Publication information
- Publisher: DC Comics
- First appearance: Wonder Woman (vol. 4) #13 (December 2012)
- Created by: Brian Azzarello Cliff Chiang

In-story information
- Abilities: Immortality; Superhuman strength and durability; Linguistic absorption;

= First Born (comics) =

DC Comics supervillain

The First Born is a supervillain appearing in American comic books published by DC Comics, the firstborn son of Zeus and Hera, and the half-brother of the superhero Wonder Woman. He is commonly depicted as an adversary of Wonder Woman. Created by Brian Azzarello and Cliff Chiang, the character first appeared in Wonder Woman (vol. 4) #13 (December 2012).

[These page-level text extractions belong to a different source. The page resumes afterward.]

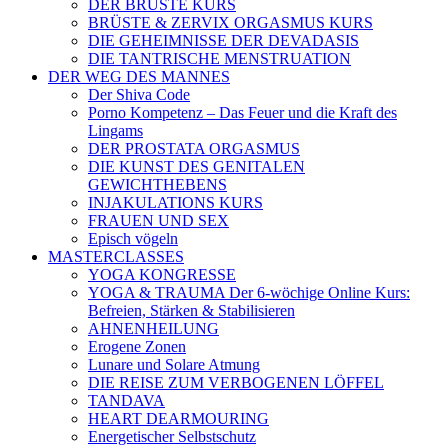
DER BRÜSTE KURS
BRÜSTE & ZERVIX ORGASMUS KURS
DIE GEHEIMNISSE DER DEVADASIS
DIE TANTRISCHE MENSTRUATION
DER WEG DES MANNES
Der Shiva Code
Porno Kompetenz – Das Feuer und die Kraft des
Lingams
DER PROSTATA ORGASMUS
DIE KUNST DES GENITALEN
GEWICHTHEBENS
INJAKULATIONS KURS
FRAUEN UND SEX
Episch vögeln
MASTERCLASSES
YOGA KONGRESSE
YOGA & TRAUMA Der 6‑wöchige Online Kurs:
Befreien, Stärken & Stabilisieren
AHNENHEILUNG
Erogene Zonen
Lunare und Solare Atmung
DIE REISE ZUM VERBOGENEN LÖFFEL
TANDAVA
HEART DEARMOURING
Energetischer Selbstschutz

==Fictional character biography==
The First Born is the son of Zeus and Hera. On the day of his birth, Zeus had a witch foretell his future. She predicted that Mount Olympus would have been under his sole absolute control, with death and destruction in his wake. The witch was told to kill the baby to prevent this future, but decided to spare his life and abandoned him in Africa with a slim chance to survive. However, the First Born was taken in and raised by a pack of hyenas. Despite never meeting any humans before he reached manhood, the First Born knew he was the son of Zeus and tried to gain his attention without success by performing feats of strength and savagery. The First Born attacked Mount Olympus, but was subdued by Zeus and buried in Earth's core.

Ever since then, the First Born has been clawing his way out of the Earth, which took over seven thousand years. All knowledge of his existence was erased from history by Zeus, the only account of his story being tattooed across the mummified body of the witch who spared him. The First Born emerges from ice in Antarctica soon after Apollo takes over the throne of Olympus.

==Powers and abilities==
As an Olympian god, the First Born possesses sufficient superhuman strength, speed and invulnerability to challenge the likes of Wonder Woman and Orion. After surviving blows from Orion and Wonder Woman, he was able to pry open a Boom Tube and hold it open for an extended period of time. Despite his extraordinary physical power, First Born uses his divine genius to manipulate or control lesser beings, like his hyena-men, preferring only to engage in direct confrontations with equals or other gods.

Among the First Born's array of godly powers is his telepathic ability to communicate with wildlife, particularly his hyena companions. He has also displayed his telepathic abilities by sensing the berserker rage in Wonder Woman and goading her into a fight with him.